From: Christian T. <ti...@ti...> - 2003-01-05 23:44:58

Christian Tismer wrote:
> Guido van Rossum wrote:
...

>> Correct; then even better:
>>
>>              singlePlane = array.array('B', [0]) * (width*height*3)
>>
>> i.e. do only one sequence repeat rather than three.

Here an addition to my former note.

Doing some simple analysis of this, I found that
it is generally safer *not* to do huge repetitions
of very small objects.
If you always use intermediate steps, you are
creating some slight overhead, but you will never
step into traps like these:

>  >>> if 1:
> ...     t = time.clock()
> ...     for i in xrange(100):
> ...         s = ' ' * 1000 * 1000
> ...     print time.clock()-t
> ...
> 0.674784644417
>  >>> if 1:
> ...     t = time.clock()
> ...     for i in xrange(100):
> ...         s = ' ' * 1000000
> ...     print time.clock()-t
> ...
> 6.28695295072
>  >>>

Analysis:
The central copying code in stringobject.c is the following
tight loop:

	for (i = 0; i < size; i += a->ob_size)
		memcpy(op->ob_sval+i, a->ob_sval, (int) a->ob_size);

For my example, this memcpy is started for every single
of the one million bytes. So the overhead of memcpy,
let is be a function call or a macro, will be executed
a million times.

On the other hand, doing ' ' * 1000 * 1000 only
has to call memcpy 2000 times.

My advice: Do not go from very small to very large in
one big step, but go to reasonable chunks.

ciao - chris

-- 
Christian Tismer             :^)   <mailto:ti...@ti...>
Mission Impossible 5oftware  :     Have a break! Take a ride on Python's
Johannes-Niemeyer-Weg 9a     :    *Starship* http://starship.python.net/
14109 Berlin                 :     PGP key -> http://wwwkeys.pgp.net/
work +49 30 89 09 53 34  home +49 30 802 86 56  pager +49 173 24 18 776
PGP 0x57F3BF04       9064 F4E1 D754 C2FF 1619  305B C09C 5A3B 57F3 BF04
      whom do you want to sponsor today?   http://www.stackless.com/

[Pyobjc-dev] Re: Slow String Repeat (was: [Python-Dev] PyBuffer* vs. array.array())

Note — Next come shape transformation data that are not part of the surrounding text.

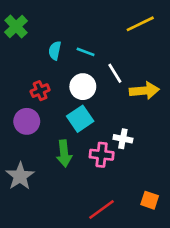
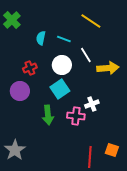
yellow line: (140, 24) -> (91, 21), moved, turned 60
white cross: (123, 139) -> (92, 104), turned -32
gray star: (20, 176) -> (15, 150), moved
red line: (102, 210) -> (90, 157), moved, turned -50

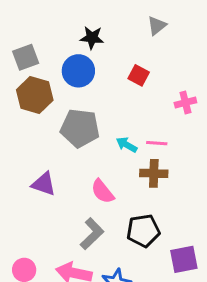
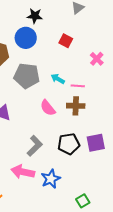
pink cross: (185, 103) -> (97, 59), turned -32
cyan arrow: (127, 145) -> (58, 79), moved
pink semicircle: (103, 191) -> (48, 108), moved
purple square: (184, 259) -> (96, 143), moved

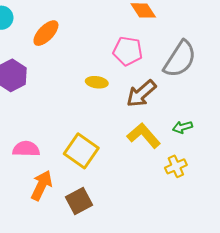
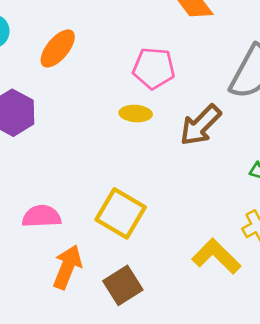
pink pentagon: (128, 51) -> (154, 68), moved
yellow L-shape: (144, 136) -> (216, 256), moved

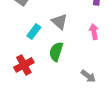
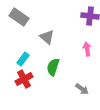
gray triangle: (59, 22) -> (47, 37), moved
cyan rectangle: (34, 32) -> (23, 59), moved

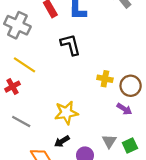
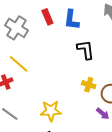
black L-shape: (70, 45) -> (86, 50), moved

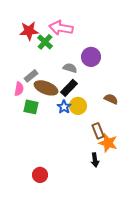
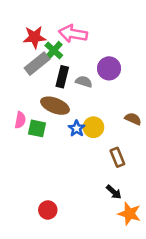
gray rectangle: (31, 76) -> (37, 64), moved, size x1.5
black rectangle: (69, 88) -> (62, 77), moved, turned -30
pink semicircle: (19, 89) -> (20, 120), moved
orange star: (108, 143) -> (129, 214), moved
black arrow: (95, 160) -> (114, 192), turned -40

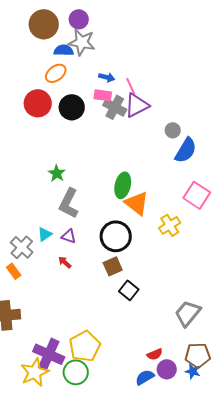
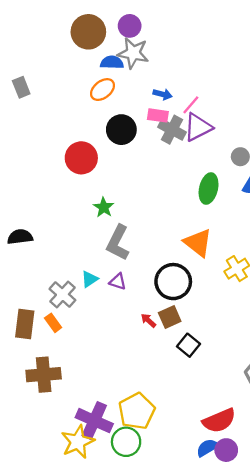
pink line: (131, 86) -> (191, 105), turned 66
red circle: (38, 103) -> (81, 158), moved
green ellipse: (123, 185) -> (209, 189), moved
red arrow: (65, 262) -> (148, 320), moved
red semicircle: (155, 354) -> (219, 421), size x1.8
purple circle: (167, 369) -> (226, 450), moved

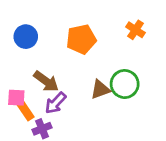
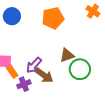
brown arrow: (46, 81) -> (44, 75), moved
green circle: (125, 84) -> (80, 69), moved

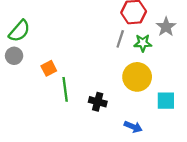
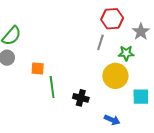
green star: (143, 43) -> (126, 53), moved
orange square: (49, 68) -> (38, 69), turned 32

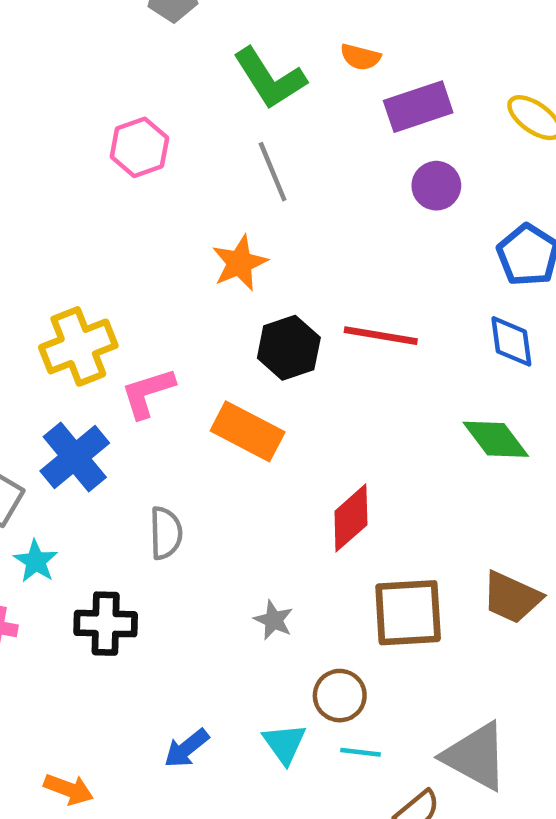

From: Jack J. <Jac...@or...> - 2003-01-06 01:45:41

On maandag, jan 6, 2003, at 00:46 Europe/Amsterdam, Christian Tismer 
wrote:

> The central copying code in stringobject.c is the following
> tight loop:
>
> 	for (i = 0; i < size; i += a->ob_size)
> 		memcpy(op->ob_sval+i, a->ob_sval, (int) a->ob_size);
>
> For my example, this memcpy is started for every single
> of the one million bytes. So the overhead of memcpy,
> let is be a function call or a macro, will be executed
> a million times.

Oops, I replied before seeing this message, this does sound plausible. 
But that gives an easy way to fix it: for copies larger than a certain 
factor just copy the source object, then duplicate the source object 
until you're at size/2, then duplicat the last bit.

That is, if it is worth the trouble to optimize this,
--
- Jack Jansen        <Jac...@or...>        
http://www.cwi.nl/~jack -
- If I can't dance I don't want to be part of your revolution -- Emma 
Goldman -